_PROBLEM DETAILS_: Return each entry below word for word, leaving out any image.

_DATA LISTING_:
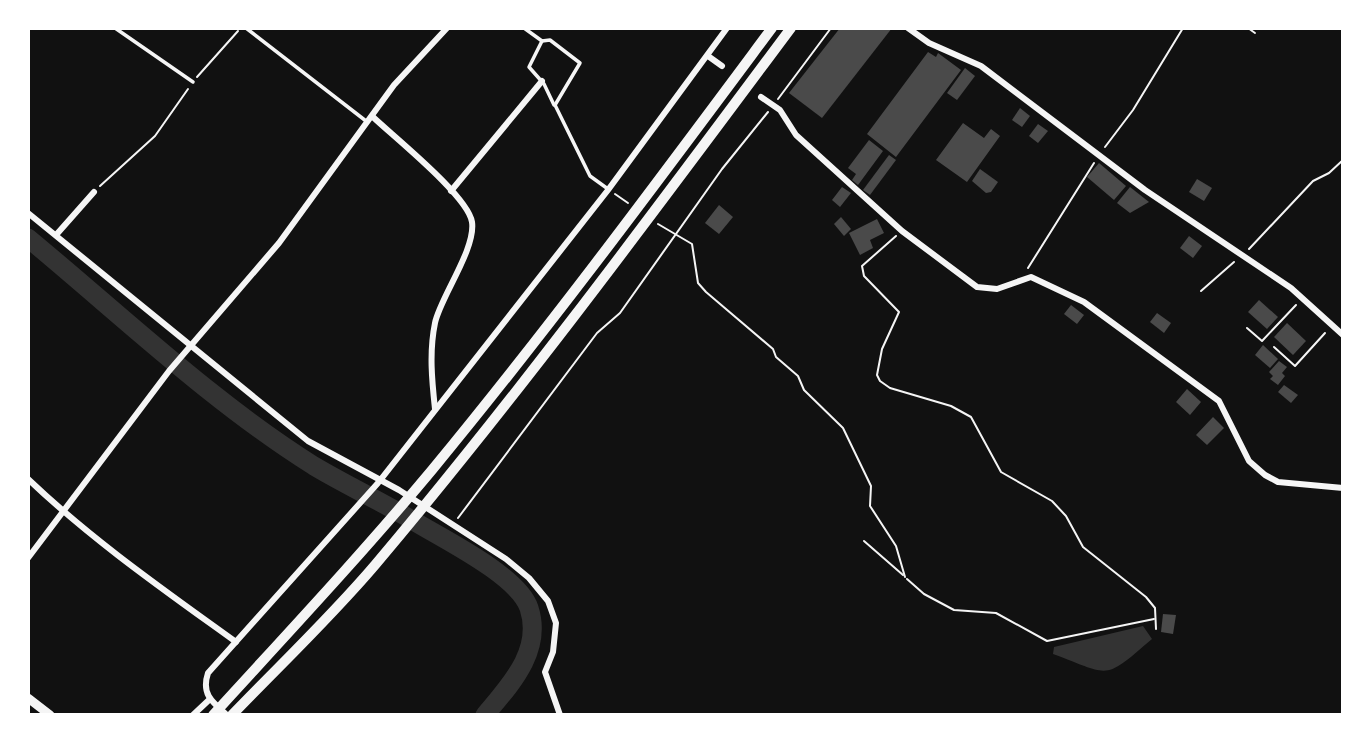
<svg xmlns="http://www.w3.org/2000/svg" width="1371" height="743" font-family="Roboto,sans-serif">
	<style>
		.water { fill: #333 }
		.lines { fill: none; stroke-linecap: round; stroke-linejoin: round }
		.river { stroke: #333; stroke-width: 19 }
		.building { fill: #4a4a4a }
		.path { stroke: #f5f5f5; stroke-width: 2 }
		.service { stroke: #f5f5f5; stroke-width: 3.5 }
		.minor { stroke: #f5f5f5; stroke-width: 6 }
		.secondary { stroke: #f5f5f5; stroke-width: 9 }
		.motorway { stroke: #f5f5f5; stroke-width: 10 }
	</style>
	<rect width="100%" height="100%" fill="#111"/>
	<path class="water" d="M 1143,626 L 1152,639 C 1103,681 1112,676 1053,654 L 1054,647 Z"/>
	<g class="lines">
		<path class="river" d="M 28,238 C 121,315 212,402 314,466 C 346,485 380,501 412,520 C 441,538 518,575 529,608 C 543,651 510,685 485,715"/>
	</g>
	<g class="building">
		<polygon points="840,28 892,28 822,118 789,93"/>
		<polygon points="928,52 936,57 938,53 961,70 896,157 867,134"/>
		<polygon points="965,68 975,76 957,100 947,93"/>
		<polygon points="1020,108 1030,116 1022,127 1012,120"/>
		<polygon points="963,123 984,138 991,129 1000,136 967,182 936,160"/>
		<polygon points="1038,124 1048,131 1038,143 1029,136"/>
		<polygon points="869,140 883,151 858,185 852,180 856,174 848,168"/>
		<polygon points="889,155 896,160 870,195 863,190"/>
		<polygon points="1099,163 1126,186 1114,200 1087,177"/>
		<polygon points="980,169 998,182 991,192 986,193 972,181"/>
		<polygon points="1197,179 1212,188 1204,201 1189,192"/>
		<polygon points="842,187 851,193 840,207 832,200"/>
		<polygon points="1130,187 1149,202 1130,213 1117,203"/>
		<polygon points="719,205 733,217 719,234 705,223"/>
		<polygon points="841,217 851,229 844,236 834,224"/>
		<polygon points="877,219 884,233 870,240 873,248 860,255 849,233"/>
		<polygon points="1189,236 1202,246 1193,258 1180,248"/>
		<polygon points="1259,300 1278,317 1267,329 1248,312"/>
		<polygon points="1071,305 1084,315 1077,324 1064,314"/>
		<polygon points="1157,313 1171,323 1164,333 1150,322"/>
		<polygon points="1287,323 1306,341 1293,355 1274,337"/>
		<polygon points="1263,345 1278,359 1270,368 1255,355"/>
		<polygon points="1279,361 1287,367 1282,373 1285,376 1278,385 1270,379 1273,376 1269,372"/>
		<polygon points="1284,385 1298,395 1291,403 1278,392"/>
		<polygon points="1187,389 1201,402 1190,415 1176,402"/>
		<polygon points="1213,417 1224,428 1207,445 1196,435"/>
		<polygon points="1163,614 1176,615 1173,634 1161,632"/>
	</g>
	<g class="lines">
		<g class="path">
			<polyline points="1248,28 1255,33"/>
			<polyline points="197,77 238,31"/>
			<polyline points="778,99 831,28"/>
			<polyline points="1105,147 1133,110 1183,28"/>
			<polyline points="100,186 155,136 188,89"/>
			<polyline points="615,194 628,203"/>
			<polyline points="658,224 692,244 698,283 706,292 773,349 776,357 798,376 804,390 843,428 871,486 870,506 896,546 905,577"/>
			<polyline points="896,236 862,266 864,276 899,312 882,349 877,375 880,381 890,388 951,406 971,417 1001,472 1052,501 1066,516 1083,547 1146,597 1155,608 1156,629"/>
			<polyline points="1249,249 1313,181 1329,173 1343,160"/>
			<polyline points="1028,268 1094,163"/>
			<polyline points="1201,291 1234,262"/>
			<polyline points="1247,328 1262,341 1296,305"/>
			<polyline points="1274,347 1295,366 1325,333"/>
			<polyline points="458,518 597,333 620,313 722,169 768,112"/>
			<polyline points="864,541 903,575"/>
			<polyline points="907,579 924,594 954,610 996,613 1047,641 1154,619"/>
		</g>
		<g class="service">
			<polyline points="115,28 193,82"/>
			<polyline points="246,28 366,121"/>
			<polyline points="524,28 542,41 550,40 580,63 555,105 590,176 608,189"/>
			<polyline points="542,41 529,67 544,84 554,105"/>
		</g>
		<g class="minor">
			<polyline points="908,28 929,43 981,66 1145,190 1291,288 1343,335"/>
			<polyline points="708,56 722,66"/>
			<polyline points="761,97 780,110 796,135 902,231 977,287 997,289 1031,277 1084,302 1219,401 1249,461 1265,475 1278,482 1343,488"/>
			<path d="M 373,117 C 394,137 468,196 472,222 C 476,249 440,298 435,323 C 429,352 432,381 435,409"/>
			<polyline points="451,191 542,81"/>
			<polyline points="28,213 308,441 399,490 506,559 529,578 548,601 556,623 553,652 545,672 560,715"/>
			<polyline points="56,235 94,192"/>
			<path d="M 28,479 C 92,540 164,590 236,642"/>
			<polyline points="28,558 169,371 279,243 394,85 447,28"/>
			<polyline points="193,715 210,699"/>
			<path d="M 227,715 C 212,702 201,694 208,673 L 378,483 L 608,190 L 727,28"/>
		</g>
		<polyline class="secondary" points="28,698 50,715"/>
		<g class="motorway">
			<path d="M 213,715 C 287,634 362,554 432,470 C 550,327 661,177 772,28"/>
			<path d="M 232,715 C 280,665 330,618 375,565 C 521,392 656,209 791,28"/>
		</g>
	</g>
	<rect width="1371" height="743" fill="none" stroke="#ffffff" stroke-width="60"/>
</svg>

_ANSWER TO THIS PROBLEM_:
<svg xmlns="http://www.w3.org/2000/svg" width="1371" height="743" font-family="Roboto,sans-serif">
	<style>
		.water { fill: #333 }
		.lines { fill: none; stroke-linecap: round; stroke-linejoin: round }
		.river { stroke: #333; stroke-width: 19 }
		.building { fill: #4a4a4a }
		.path { stroke: #f5f5f5; stroke-width: 2 }
		.service { stroke: #f5f5f5; stroke-width: 3.5 }
		.minor { stroke: #f5f5f5; stroke-width: 6 }
		.secondary { stroke: #f5f5f5; stroke-width: 9 }
		.motorway { stroke: #f5f5f5; stroke-width: 10 }
	</style>
	<rect width="100%" height="100%" fill="#111"/>
	<path class="water" d="M 1143,626 L 1152,639 C 1103,681 1112,676 1053,654 L 1054,647 Z"/>
	<g class="lines">
		<path class="river" d="M 28,238 C 121,315 212,402 314,466 C 346,485 380,501 412,520 C 441,538 518,575 529,608 C 543,651 510,685 485,715"/>
	</g>
	<g class="building">
		<polygon points="840,28 892,28 822,118 789,93"/>
		<polygon points="928,52 936,57 938,53 961,70 896,157 867,134"/>
		<polygon points="965,68 975,76 957,100 947,93"/>
		<polygon points="1020,108 1030,116 1022,127 1012,120"/>
		<polygon points="963,123 984,138 991,129 1000,136 967,182 936,160"/>
		<polygon points="1038,124 1048,131 1038,143 1029,136"/>
		<polygon points="869,140 883,151 858,185 852,180 856,174 848,168"/>
		<polygon points="889,155 896,160 870,195 863,190"/>
		<polygon points="1099,163 1126,186 1114,200 1087,177"/>
		<polygon points="980,169 998,182 991,192 986,193 972,181"/>
		<polygon points="1197,179 1212,188 1204,201 1189,192"/>
		<polygon points="842,187 851,193 840,207 832,200"/>
		<polygon points="1130,187 1149,202 1130,213 1117,203"/>
		<polygon points="719,205 733,217 719,234 705,223"/>
		<polygon points="841,217 851,229 844,236 834,224"/>
		<polygon points="877,219 884,233 870,240 873,248 860,255 849,233"/>
		<polygon points="1189,236 1202,246 1193,258 1180,248"/>
		<polygon points="1259,300 1278,317 1267,329 1248,312"/>
		<polygon points="1071,305 1084,315 1077,324 1064,314"/>
		<polygon points="1157,313 1171,323 1164,333 1150,322"/>
		<polygon points="1287,323 1306,341 1293,355 1274,337"/>
		<polygon points="1263,345 1278,359 1270,368 1255,355"/>
		<polygon points="1279,361 1287,367 1282,373 1285,376 1278,385 1270,379 1273,376 1269,372"/>
		<polygon points="1284,385 1298,395 1291,403 1278,392"/>
		<polygon points="1187,389 1201,402 1190,415 1176,402"/>
		<polygon points="1213,417 1224,428 1207,445 1196,435"/>
		<polygon points="1163,614 1176,615 1173,634 1161,632"/>
	</g>
	<g class="lines">
		<g class="path">
			<polyline points="1248,28 1255,33"/>
			<polyline points="197,77 238,31"/>
			<polyline points="778,99 831,28"/>
			<polyline points="1105,147 1133,110 1183,28"/>
			<polyline points="100,186 155,136 188,89"/>
			<polyline points="615,194 628,203"/>
			<polyline points="658,224 692,244 698,283 706,292 773,349 776,357 798,376 804,390 843,428 871,486 870,506 896,546 905,577"/>
			<polyline points="896,236 862,266 864,276 899,312 882,349 877,375 880,381 890,388 951,406 971,417 1001,472 1052,501 1066,516 1083,547 1146,597 1155,608 1156,629"/>
			<polyline points="1249,249 1313,181 1329,173 1343,160"/>
			<polyline points="1028,268 1094,163"/>
			<polyline points="1201,291 1234,262"/>
			<polyline points="1247,328 1262,341 1296,305"/>
			<polyline points="1274,347 1295,366 1325,333"/>
			<polyline points="458,518 597,333 620,313 722,169 768,112"/>
			<polyline points="864,541 903,575"/>
			<polyline points="907,579 924,594 954,610 996,613 1047,641 1154,619"/>
		</g>
		<g class="service">
			<polyline points="115,28 193,82"/>
			<polyline points="246,28 366,121"/>
			<polyline points="524,28 542,41 550,40 580,63 555,105 590,176 608,189"/>
			<polyline points="542,41 529,67 544,84 554,105"/>
		</g>
		<g class="minor">
			<polyline points="908,28 929,43 981,66 1145,190 1291,288 1343,335"/>
			<polyline points="708,56 722,66"/>
			<polyline points="761,97 780,110 796,135 902,231 977,287 997,289 1031,277 1084,302 1219,401 1249,461 1265,475 1278,482 1343,488"/>
			<path d="M 373,117 C 394,137 468,196 472,222 C 476,249 440,298 435,323 C 429,352 432,381 435,409"/>
			<polyline points="451,191 542,81"/>
			<polyline points="28,213 308,441 399,490 506,559 529,578 548,601 556,623 553,652 545,672 560,715"/>
			<polyline points="56,235 94,192"/>
			<path d="M 28,479 C 92,540 164,590 236,642"/>
			<polyline points="28,558 169,371 279,243 394,85 447,28"/>
			<polyline points="193,715 210,699"/>
			<path d="M 227,715 C 212,702 201,694 208,673 L 378,483 L 608,190 L 727,28"/>
		</g>
		<polyline class="secondary" points="28,698 50,715"/>
		<g class="motorway">
			<path d="M 213,715 C 287,634 362,554 432,470 C 550,327 661,177 772,28"/>
			<path d="M 232,715 C 280,665 330,618 375,565 C 521,392 656,209 791,28"/>
		</g>
	</g>
	<rect width="1371" height="743" fill="none" stroke="#ffffff" stroke-width="60"/>
</svg>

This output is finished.